## Records for this task:
Content starts

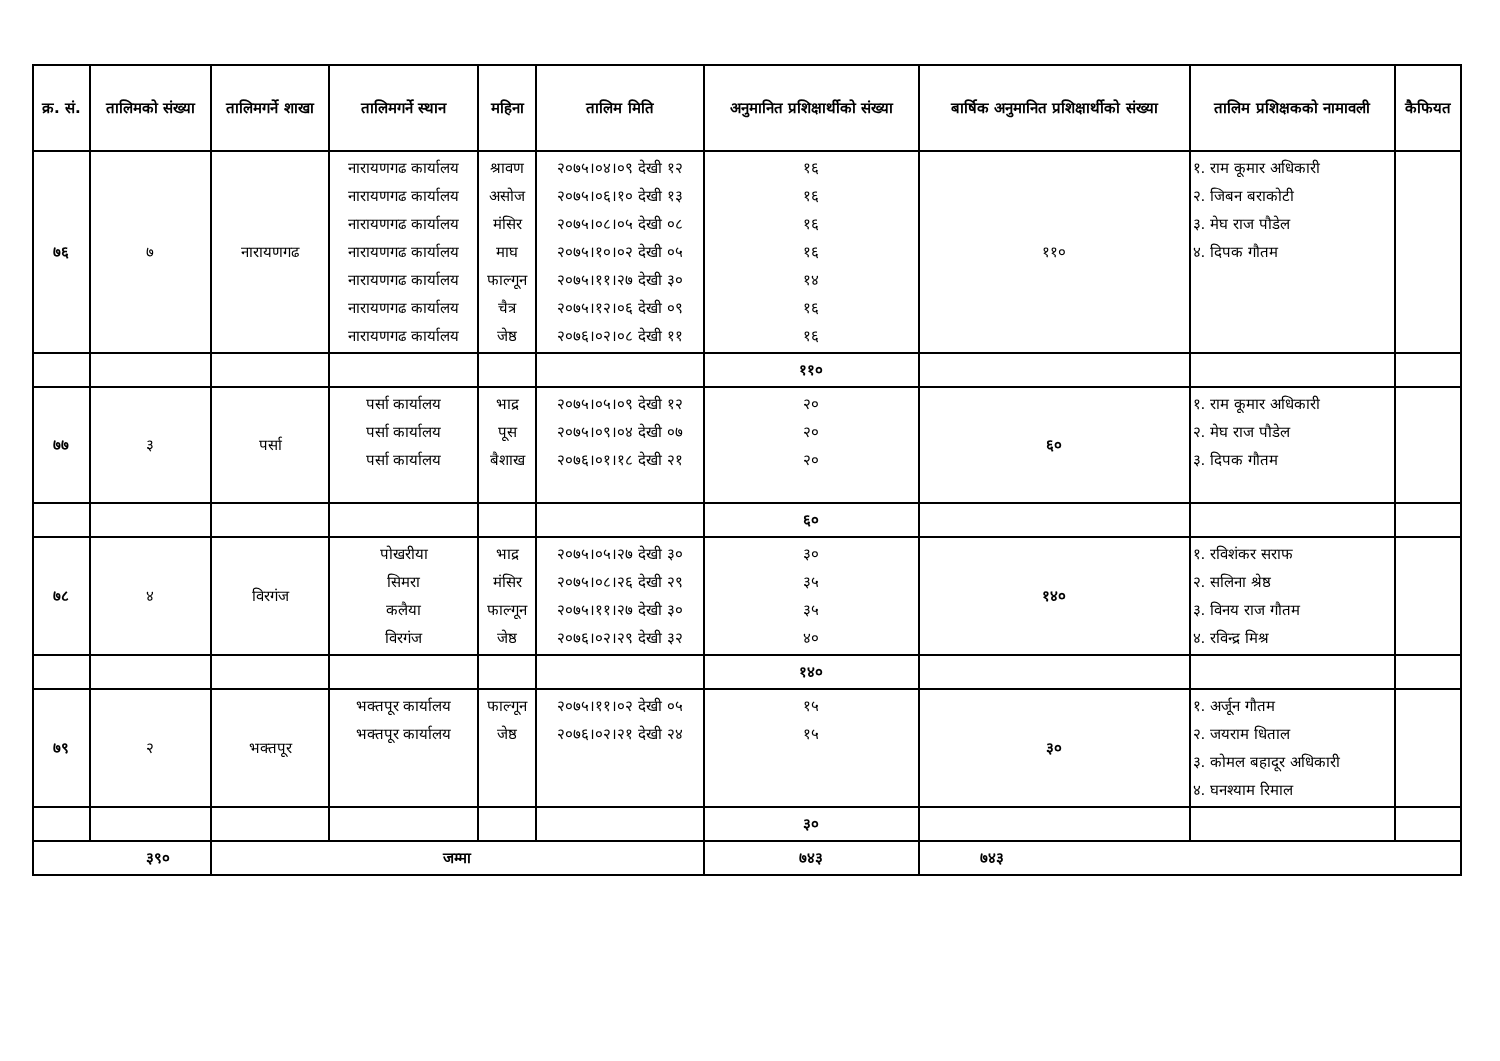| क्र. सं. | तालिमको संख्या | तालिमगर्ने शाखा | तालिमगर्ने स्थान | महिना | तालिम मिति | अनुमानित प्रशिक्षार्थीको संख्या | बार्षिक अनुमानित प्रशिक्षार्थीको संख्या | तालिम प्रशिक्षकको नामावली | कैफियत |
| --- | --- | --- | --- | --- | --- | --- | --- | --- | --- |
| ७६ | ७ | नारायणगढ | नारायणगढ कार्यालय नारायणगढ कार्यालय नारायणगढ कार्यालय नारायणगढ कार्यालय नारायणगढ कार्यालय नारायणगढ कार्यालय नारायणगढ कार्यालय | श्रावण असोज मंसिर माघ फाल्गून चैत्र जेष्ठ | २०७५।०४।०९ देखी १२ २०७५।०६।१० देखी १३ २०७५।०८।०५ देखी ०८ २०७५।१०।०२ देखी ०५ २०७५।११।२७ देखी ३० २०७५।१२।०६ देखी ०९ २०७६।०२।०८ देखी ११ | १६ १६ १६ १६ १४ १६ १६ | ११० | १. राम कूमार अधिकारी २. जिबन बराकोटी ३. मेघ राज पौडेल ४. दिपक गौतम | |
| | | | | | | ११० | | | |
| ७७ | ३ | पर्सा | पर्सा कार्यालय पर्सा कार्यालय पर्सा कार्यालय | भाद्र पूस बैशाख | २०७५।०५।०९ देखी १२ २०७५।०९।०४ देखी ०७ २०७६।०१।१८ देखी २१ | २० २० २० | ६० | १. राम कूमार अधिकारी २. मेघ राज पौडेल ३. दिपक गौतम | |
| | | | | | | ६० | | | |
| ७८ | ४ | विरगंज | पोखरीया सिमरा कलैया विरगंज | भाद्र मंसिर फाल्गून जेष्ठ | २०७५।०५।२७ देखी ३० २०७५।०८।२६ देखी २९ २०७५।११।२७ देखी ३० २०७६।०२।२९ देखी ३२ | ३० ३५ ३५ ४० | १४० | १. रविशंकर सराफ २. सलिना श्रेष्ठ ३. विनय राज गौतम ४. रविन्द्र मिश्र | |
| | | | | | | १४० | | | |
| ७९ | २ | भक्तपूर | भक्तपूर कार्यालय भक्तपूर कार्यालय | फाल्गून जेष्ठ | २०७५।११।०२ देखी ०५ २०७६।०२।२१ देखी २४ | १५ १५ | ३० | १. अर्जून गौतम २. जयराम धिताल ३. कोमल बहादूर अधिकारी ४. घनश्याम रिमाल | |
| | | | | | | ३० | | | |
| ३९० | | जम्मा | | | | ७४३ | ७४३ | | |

Content ends

Although the records contain pictures, the copy should hold only their text, reproduced exactly.

## Task output:
| क्र. सं. | तालिमको संख्या | तालिमगर्ने शाखा | तालिमगर्ने स्थान | महिना | तालिम मिति | अनुमानित प्रशिक्षार्थीको संख्या | बार्षिक अनुमानित प्रशिक्षार्थीको संख्या | तालिम प्रशिक्षकको नामावली | कैफियत |
| --- | --- | --- | --- | --- | --- | --- | --- | --- | --- |
| ७६ | ७ | नारायणगढ | नारायणगढ कार्यालय नारायणगढ कार्यालय नारायणगढ कार्यालय नारायणगढ कार्यालय नारायणगढ कार्यालय नारायणगढ कार्यालय नारायणगढ कार्यालय | श्रावण असोज मंसिर माघ फाल्गून चैत्र जेष्ठ | २०७५।०४।०९ देखी १२ २०७५।०६।१० देखी १३ २०७५।०८।०५ देखी ०८ २०७५।१०।०२ देखी ०५ २०७५।११।२७ देखी ३० २०७५।१२।०६ देखी ०९ २०७६।०२।०८ देखी ११ | १६ १६ १६ १६ १४ १६ १६ | ११० | १. राम कूमार अधिकारी २. जिबन बराकोटी ३. मेघ राज पौडेल ४. दिपक गौतम | |
| | | | | | | ११० | | | |
| ७७ | ३ | पर्सा | पर्सा कार्यालय पर्सा कार्यालय पर्सा कार्यालय | भाद्र पूस बैशाख | २०७५।०५।०९ देखी १२ २०७५।०९।०४ देखी ०७ २०७६।०१।१८ देखी २१ | २० २० २० | ६० | १. राम कूमार अधिकारी २. मेघ राज पौडेल ३. दिपक गौतम | |
| | | | | | | ६० | | | |
| ७८ | ४ | विरगंज | पोखरीया सिमरा कलैया विरगंज | भाद्र मंसिर फाल्गून जेष्ठ | २०७५।०५।२७ देखी ३० २०७५।०८।२६ देखी २९ २०७५।११।२७ देखी ३० २०७६।०२।२९ देखी ३२ | ३० ३५ ३५ ४० | १४० | १. रविशंकर सराफ २. सलिना श्रेष्ठ ३. विनय राज गौतम ४. रविन्द्र मिश्र | |
| | | | | | | १४० | | | |
| ७९ | २ | भक्तपूर | भक्तपूर कार्यालय भक्तपूर कार्यालय | फाल्गून जेष्ठ | २०७५।११।०२ देखी ०५ २०७६।०२।२१ देखी २४ | १५ १५ | ३० | १. अर्जून गौतम २. जयराम धिताल ३. कोमल बहादूर अधिकारी ४. घनश्याम रिमाल | |
| | | | | | | ३० | | | |
| ३९० | | जम्मा | | | | ७४३ | ७४३ | | |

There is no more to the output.